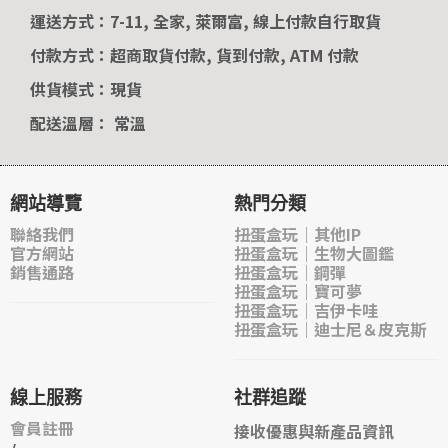
運送方式：7-11, 全家, 萊爾富, 線上付款自行取貨
付款方式：超商取貨付款, 貨到付款, ATM 付款
供貨模式：現貨
配送溫層： 常溫
網站導覽
熱門分類
聯絡我們
扭蛋盒玩｜其他IP
官方網站
扭蛋盒玩｜生物大圖鑑
銷售通路
扭蛋盒玩｜鋼彈
扭蛋盒玩｜寶可夢
扭蛋盒玩｜吉伊卡哇
扭蛋盒玩｜迪士尼＆皮克斯
線上服務
社群追蹤
會員註冊
接收優惠與新產品資訊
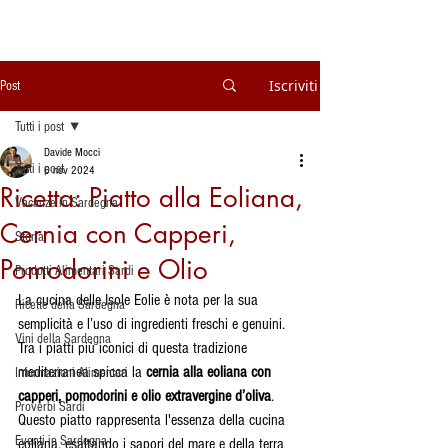
Iscriviti
Post
Tutti i post
Davide Mocci
Tutti i post
6 nov 2024
Ricetta: Piatto alla Eoliana,
Vacanze in Sardegna
Cernia con Capperi,
Storia
Pomodorini e Olio
Prodotti Alimentari Sardi
La cucina delle Isole Eolie è nota per la sua 
Ricette della Sardegna
semplicità e l’uso di ingredienti freschi e genuini. 
Vini della Sardegna
Tra i piatti più iconici di questa tradizione 
mediterranea spicca la 
cernia alla eoliana con 
Informazioni Alimentari
capperi, pomodorini e olio extravergine d’oliva
. 
Proverbi Sardi
Questo piatto rappresenta l'essenza della cucina 
Eventi in Sardegna
eoliana, esaltando i sapori del mare e della terra 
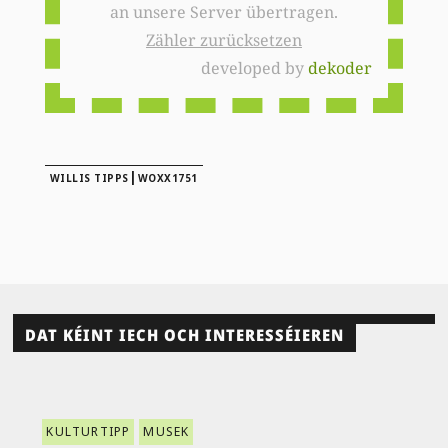
an unsere Server übertragen.
Zähler zurücksetzen
developed by
dekoder
|
WILLIS TIPPS
WOXX1751
DAT KÉINT IECH OCH INTERESSÉIEREN
KULTURTIPP
MUSEK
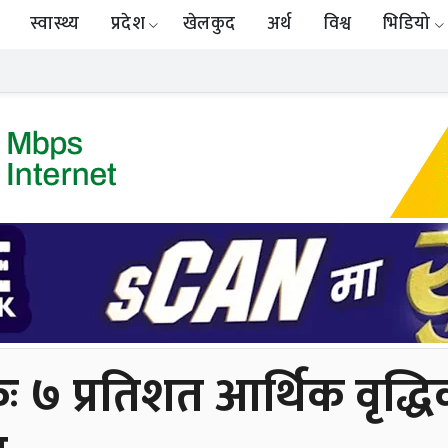
स्वास्थ्य
प्रदेश
खेलकुद
अर्थ
विश्व
भिडियो
 ७ प्रतिशत आर्थिक वृद्धिको 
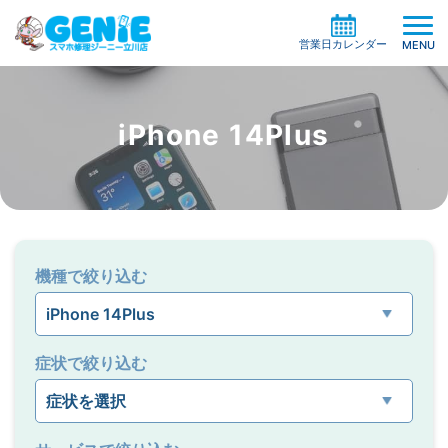
営業日カレンダー
MENU
iPhone 14Plus
修理料金の検索
機種一覧から探す
買取サービス
症状別一覧から探す
修理事例
ガラスコーティング
機種で絞り込む
修理の流れ
ケイタイサポート
お役立ち情報
お客様の声
店舗情報
症状で絞り込む
よくある質問
お知らせ
系列店・協力店募集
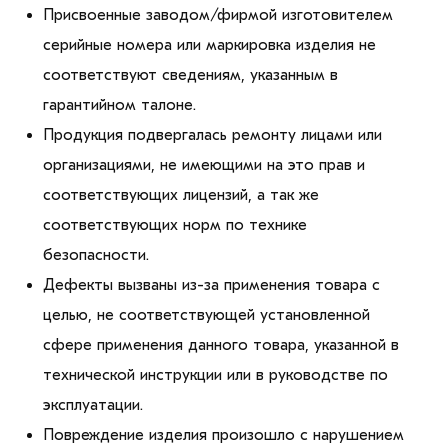
Присвоенные заводом/фирмой изготовителем
серийные номера или маркировка изделия не
соответствуют сведениям, указанным в
гарантийном талоне.
Продукция подвергалась ремонту лицами или
организациями, не имеющими на это прав и
соответствующих лицензий, а так же
соответствующих норм по технике
безопасности.
Дефекты вызваны из-за применения товара с
целью, не соответствующей установленной
сфере применения данного товара, указанной в
технической инструкции или в руководстве по
эксплуатации.
Повреждение изделия произошло с нарушением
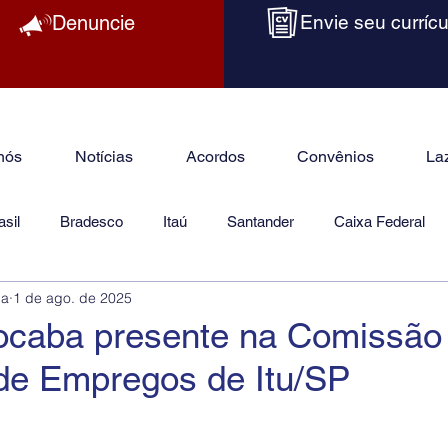
Denuncie
Envie seu currícu
nós
Notícias
Acordos
Convênios
La
sil
Bradesco
Itaú
Santander
Caixa Federal
ba
1 de ago. de 2025
as
Jurídico
caba presente na Comissão
 de Empregos de Itu/SP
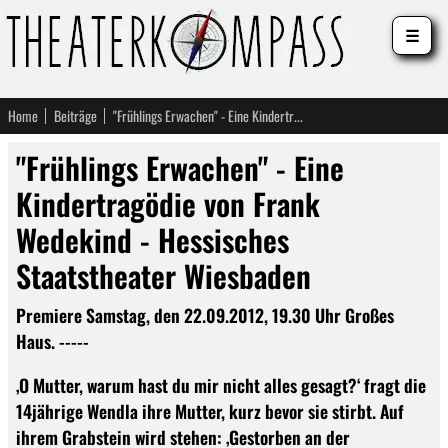
☰
Home
Beiträge
"Frühlings Erwachen" - Eine Kindertragödie von Frank Wedekind - Hessisches Staatstheater Wiesbaden
"Frühlings Erwachen" - Eine
Kindertragödie von Frank
Wedekind - Hessisches
Staatstheater Wiesbaden
Premiere Samstag, den 22.09.2012, 19.30 Uhr Großes
Haus. -----
‚O Mutter, warum hast du mir nicht alles gesagt?‘ fragt die
14jährige Wendla ihre Mutter, kurz bevor sie stirbt. Auf
ihrem Grabstein wird stehen: ‚Gestorben an der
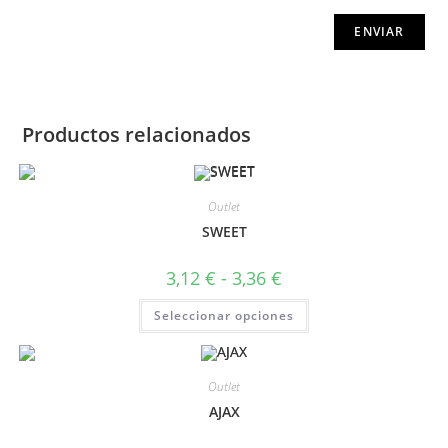
Productos relacionados
Outlet
SWEET
3,12
€
-
3,36
€
Seleccionar opciones
Outlet
AJAX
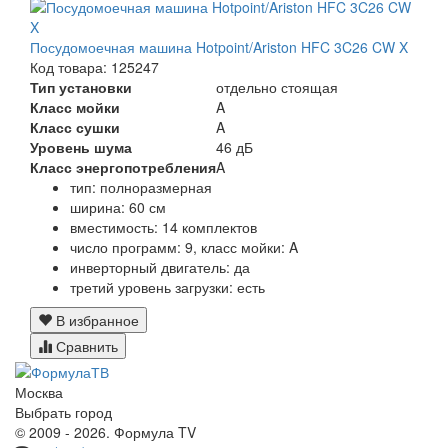
Посудомоечная машина Hotpoint/Ariston HFC 3C26 CW X
Код товара: 125247
Тип установки
отдельно стоящая
Класс мойки
A
Класс сушки
A
Уровень шума
46 дБ
Класс энергопотребления
A
тип: полноразмерная
ширина: 60 см
вместимость: 14 комплектов
число программ: 9, класс мойки: A
инверторный двигатель: да
третий уровень загрузки: есть
В избранное
Сравнить
Москва
Выбрать город
© 2009 - 2026. Формула TV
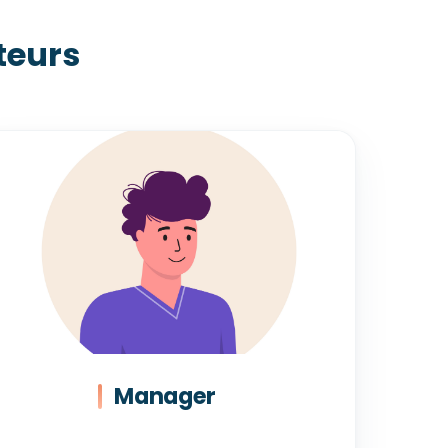
teurs
Manager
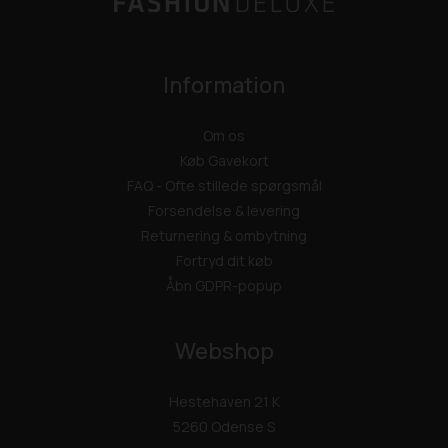
Information
Om os
Køb Gavekort
FAQ - Ofte stillede spørgsmål
Forsendelse & levering
Returnering & ombytning
Fortryd dit køb
Åbn GDPR-popup
Webshop
Hestehaven 21 K
5260 Odense S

◆ ◆ ◆ ◆ ◆

**What you will do**. Output the text of all the rows above verbatim, leaving out the pictures.

**Written response**.
運送方式：7-11, 全家, 萊爾富, 線上付款自行取貨
付款方式：超商取貨付款, 貨到付款, ATM 付款
供貨模式：現貨
配送溫層： 常溫
網站導覽
熱門分類
聯絡我們
扭蛋盒玩｜其他IP
官方網站
扭蛋盒玩｜生物大圖鑑
銷售通路
扭蛋盒玩｜鋼彈
扭蛋盒玩｜寶可夢
扭蛋盒玩｜吉伊卡哇
扭蛋盒玩｜迪士尼＆皮克斯
線上服務
社群追蹤
會員註冊
接收優惠與新產品資訊
Iscriviti
Post
Tutti i post
Davide Mocci
Tutti i post
6 nov 2024
Ricetta: Piatto alla Eoliana,
Vacanze in Sardegna
Cernia con Capperi,
Storia
Pomodorini e Olio
Prodotti Alimentari Sardi
La cucina delle Isole Eolie è nota per la sua 
Ricette della Sardegna
semplicità e l’uso di ingredienti freschi e genuini. 
Vini della Sardegna
Tra i piatti più iconici di questa tradizione 
mediterranea spicca la 
cernia alla eoliana con 
Informazioni Alimentari
capperi, pomodorini e olio extravergine d’oliva
. 
Proverbi Sardi
Questo piatto rappresenta l'essenza della cucina 
Eventi in Sardegna
eoliana, esaltando i sapori del mare e della terra 
an unsere Server übertragen.
Zähler zurücksetzen
developed by
dekoder
|
WILLIS TIPPS
WOXX1751
DAT KÉINT IECH OCH INTERESSÉIEREN
KULTURTIPP
MUSEK
स्वास्थ्य
प्रदेश
खेलकुद
अर्थ
विश्व
भिडियो
 ७ प्रतिशत आर्थिक वृद्धिको 
営業日カレンダー
MENU
iPhone 14Plus
修理料金の検索
機種一覧から探す
買取サービス
症状別一覧から探す
修理事例
ガラスコーティング
機種で絞り込む
修理の流れ
ケイタイサポート
お役立ち情報
お客様の声
店舗情報
症状で絞り込む
よくある質問
お知らせ
系列店・協力店募集
Присвоенные заводом/фирмой изготовителем
серийные номера или маркировка изделия не
соответствуют сведениям, указанным в
гарантийном талоне.
Продукция подвергалась ремонту лицами или
организациями, не имеющими на это прав и
соответствующих лицензий, а так же
соответствующих норм по технике
безопасности.
Дефекты вызваны из-за применения товара с
целью, не соответствующей установленной
сфере применения данного товара, указанной в
технической инструкции или в руководстве по
эксплуатации.
Повреждение изделия произошло с нарушением
Denuncie
Envie seu currícu
nós
Notícias
Acordos
Convênios
La
sil
Bradesco
Itaú
Santander
Caixa Federal
ba
1 de ago. de 2025
as
Jurídico
caba presente na Comissão
 de Empregos de Itu/SP
☰
Home
Beiträge
"Frühlings Erwachen" - Eine Kindertragödie von Frank Wedekind - Hessisches Staatstheater Wiesbaden
"Frühlings Erwachen" - Eine
Kindertragödie von Frank
Wedekind - Hessisches
Staatstheater Wiesbaden
Premiere Samstag, den 22.09.2012, 19.30 Uhr Großes
Haus. -----
‚O Mutter, warum hast du mir nicht alles gesagt?‘ fragt die
14jährige Wendla ihre Mutter, kurz bevor sie stirbt. Auf
ihrem Grabstein wird stehen: ‚Gestorben an der
Productos relacionados
Outlet
SWEET
3,12
€
-
3,36
€
Seleccionar opciones
Outlet
AJAX
Посудомоечная машина Hotpoint/Ariston HFC 3C26 CW X
Код товара: 125247
Тип установки
отдельно стоящая
Класс мойки
A
Класс сушки
A
Уровень шума
46 дБ
Класс энергопотребления
A
тип: полноразмерная
ширина: 60 см
вместимость: 14 комплектов
число программ: 9, класс мойки: A
инверторный двигатель: да
третий уровень загрузки: есть
В избранное
Сравнить
Москва
Выбрать город
© 2009 - 2026. Формула TV
teurs
Manager
Information
Om os
Køb Gavekort
FAQ - Ofte stillede spørgsmål
Forsendelse & levering
Returnering & ombytning
Fortryd dit køb
Åbn GDPR-popup
Webshop
Hestehaven 21 K
5260 Odense S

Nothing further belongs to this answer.